No one escapes the chaos of bare grocery store shelves or quarantines, voluntary and mandated. NO toilet paper, really?
As we grope our way along through the chaos, here are six suggestions (paraphrased by me) from Writer Unboxed blog contributor Sarah McCoy.
- Buy Flowers. Splurge on a bouquet at the store or pick some wildflowers or plant some seeds.
- Get Outdoors. Self-isolation doesn’t mean we are locked in jail. Isolate yourself with a walk in nature. Drive to a nature trail, if necessary, where there are crowds.
- A Song. Listen or sing your own. Songs are the medicine of angels, and it will resonate in you for hours… days… however long this quarantine takes.
- Cook. To create a nutritious, virus-free dish for yourself and your loved ones is a simple recipe for joy.
- Write A letter. To another person or yourself in a journal. According to the World Health Organization, the coronavirus can only live on paper for 24 hours. Letters sent through USPS take 2-3 days. It’s safe.
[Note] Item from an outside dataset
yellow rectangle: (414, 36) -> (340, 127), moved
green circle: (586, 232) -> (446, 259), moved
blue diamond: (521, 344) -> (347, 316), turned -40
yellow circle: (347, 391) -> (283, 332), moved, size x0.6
- Read. For a writer like me, that’s a given. It’s my way to escape even when there’s no chaos.
Choose one or all of Ms. McCoy’s suggestions. Doing so requires nothing and will offer great relief from “the toxic fear plaguing us as tenaciously as this microbial foe.”
Take heart in knowing we got through 9/11, wildfires, and floods and so many other crises. We can rest in the assurance this darkness will give way to the light too.